Перед ним кучей лежали десятки фотографий с мест происшествий. На всех них трупы, расчлененные части тела и замаранные кровью стены, двери и автомобили.
Кирилл Алексеевич вдруг подорвался и начал складывать фотографии в хронологическом порядке, стараясь не рассматривать искорёженные органы и изрезанные лица. Парадокс, он вполне спокойно относился к убийствам, его не тошнило от запаха крови и вида отрезанных голов, рук и ног. Однажды он даже расследовал дело по факту убийства молодой беременной женщины, живот которой был вспорот, а плод вынут из него и вложен в руки погибшей. Тогда рвало и Игоря, и местного участкового, и молодого судмедэксперта, а сам Трефилов продолжал спокойно рассматривать несчастную с не рожденным ребенком в поисках вещдоков.
Но вот фотографии…Трефилов к своим сорока пяти годам ненавидел снимки застывшей смерти. Ему казалось, что она смотрит на него потухшими глазами потерпевших, бесстрастно снятых экспертами. Словно задаёт ему очередную шараду, и с каждым разом ему всё тяжелее разгадывать ее. Чертовы психопаты, кромсающие людей, словно скот, с каждым годом всё изощрённее и безжалостнее. Теперь просто убивать и насиловать уже не так интересно. Сволочи, насмотревшись голливудских фильмов, всё чаще предпочитают оставлять послания полиции. Местный психолог назвал это своеобразным разговором убийц с мёртвыми или со своим прошлым, но Кирилл Алексеевич не верил ему. Уж он – то точно знал, что эти нелюди хотят вести диалог с ним, а не с трупами.
Грёбаная всемирная паутина…Начитаются, насмотрятся херни всякой и идут людей убивать. Трефилов в свое время сутки в себя прийти не мог после первого своего убийства при исполнении. И ведь кого он пристрелил? Грабителя, зарезавшего ножом дедка-инвалида ради военных наград и приставившего лезвие к шее его внучки. А всё же совесть давила, сжимала изнутри тисками железными. Он глаза бешеные, обдолбанные того парня молодого долго еще во сне видел. А эти уроды не просто на курок нажимают, а с невероятным садистским удовольствием вырезают внутренние органы, зашивают рты и носы, отрубают гениталии и головы.
Общество конченых, больных мразей без права на жизнь. Трефилов с радостью бы казнил каждого из них. Просто нажимал бы на кнопку и смотрел, как корчатся в конвульсиях, поджариваясь на электрическом стуле. А на экране перед каждым из них фотографии ни в чём неповинных людей, которых они жизни лишили. Какие на хрен принудительные меры медицинского характера?! Каждого на стул и в землю закопать. И без креста! Чтобы даже мать не знала, где это отродье Ада упокоилось.
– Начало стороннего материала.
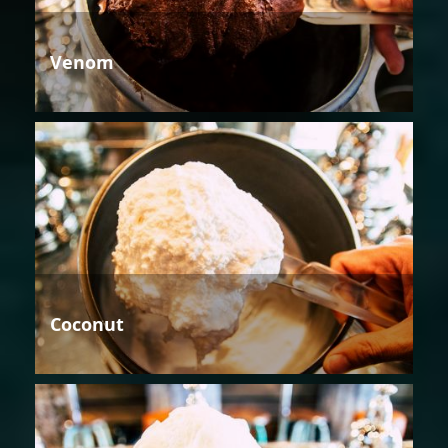
Venom
Coconut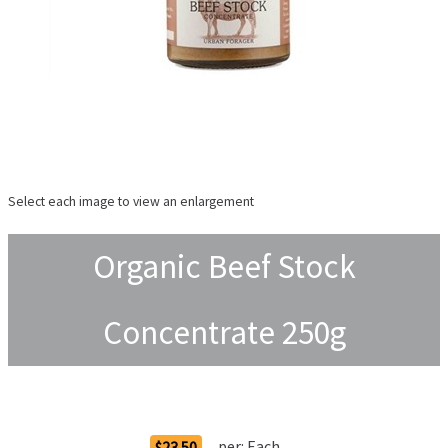
Select each image to view an enlargement
Organic Beef Stock
Concentrate 250g
Order Options
per:
Each
$23.50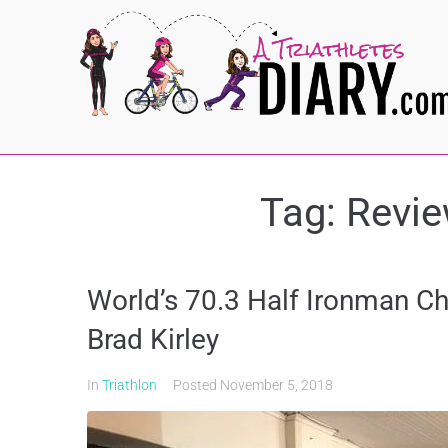
Tag:
Revie
World’s 70.3 Half Ironman C
Brad Kirley
In
Triathlon
Posted
November 5, 2018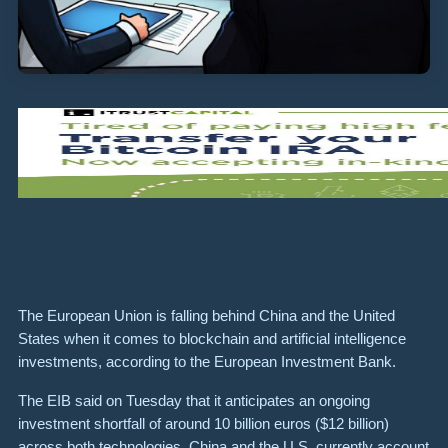
The European Union is falling behind China and the United
States when it comes to blockchain and artificial intelligence
investments, according to the European Investment Bank.
The EIB said on Tuesday that it anticipates an ongoing
investment shortfall of around 10 billion euros ($12 billion)
across both technologies. China and the U.S. currently account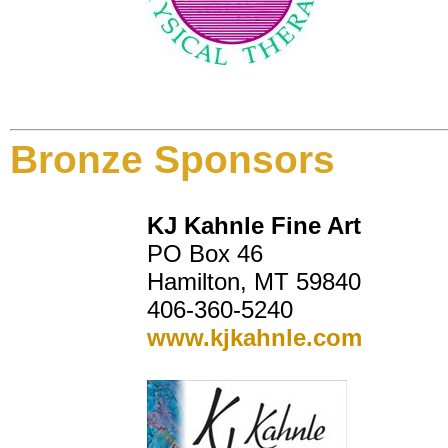
Bronze Sponsors
KJ Kahnle Fine Art
PO Box 46
Hamilton, MT 59840
406-360-5240
www.kjkahnle.com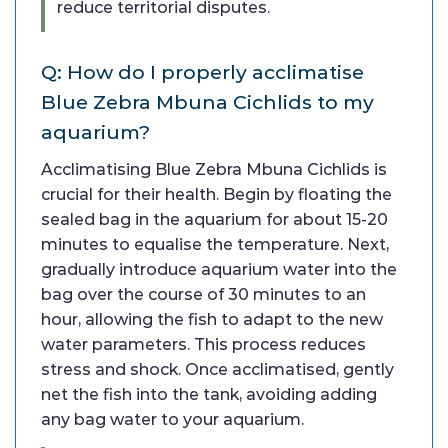
reduce territorial disputes.
Q: How do I properly acclimatise
Blue Zebra Mbuna Cichlids to my
aquarium?
Acclimatising Blue Zebra Mbuna Cichlids is
crucial for their health. Begin by floating the
sealed bag in the aquarium for about 15-20
minutes to equalise the temperature. Next,
gradually introduce aquarium water into the
bag over the course of 30 minutes to an
hour, allowing the fish to adapt to the new
water parameters. This process reduces
stress and shock. Once acclimatised, gently
net the fish into the tank, avoiding adding
any bag water to your aquarium.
– Здорово! Кир, я в школу к малому заходил, вставили мне там по полной, - Игорь начал извиняться с порога и тут же заткнулся, поняв, что старший углублен в бурную мыслительную деятельность.
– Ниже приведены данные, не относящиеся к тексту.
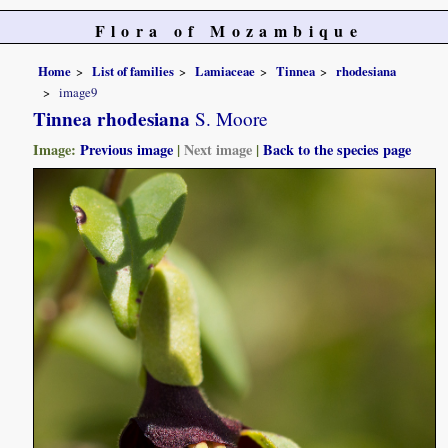
Flora of Mozambique
Home
List of families
Lamiaceae
Tinnea
rhodesiana
image9
Tinnea rhodesiana
S. Moore
Image:
Previous image
|
Next image
|
Back to the species page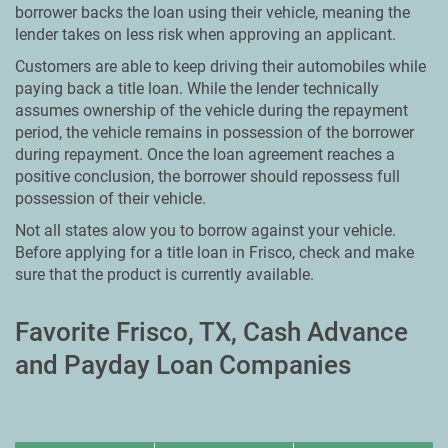
borrower backs the loan using their vehicle, meaning the
lender takes on less risk when approving an applicant.
Customers are able to keep driving their automobiles while
paying back a title loan. While the lender technically
assumes ownership of the vehicle during the repayment
period, the vehicle remains in possession of the borrower
during repayment. Once the loan agreement reaches a
positive conclusion, the borrower should repossess full
possession of their vehicle.
Not all states alow you to borrow against your vehicle.
Before applying for a title loan in Frisco, check and make
sure that the product is currently available.
Favorite Frisco, TX, Cash Advance
and Payday Loan Companies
Кинул сумку на край стола и остановился по правую руку от Трефилова, склонившего набок голову и молча рассматривавшего снимки.
– Он убил сначала водителя «скорой» Голубева, потом Шестакова.
– Да, он будто намеренно показывает, что эти две смерти связаны между собой, - Игорь отодвинул ближайший стул и сел на него, взяв со стола фотографию подвешенного к дереву мужчину. И если бы не вырезанные у него на обоих запястьях часы, то Голубева точно назвали бы самоубийцей: некогда шофёр «скорой помощи» пропил и семью, и квартиру, и работу. Переселился жить в деревню в обветшалый отчий дом, во дворе которого и было обнаружено его тело.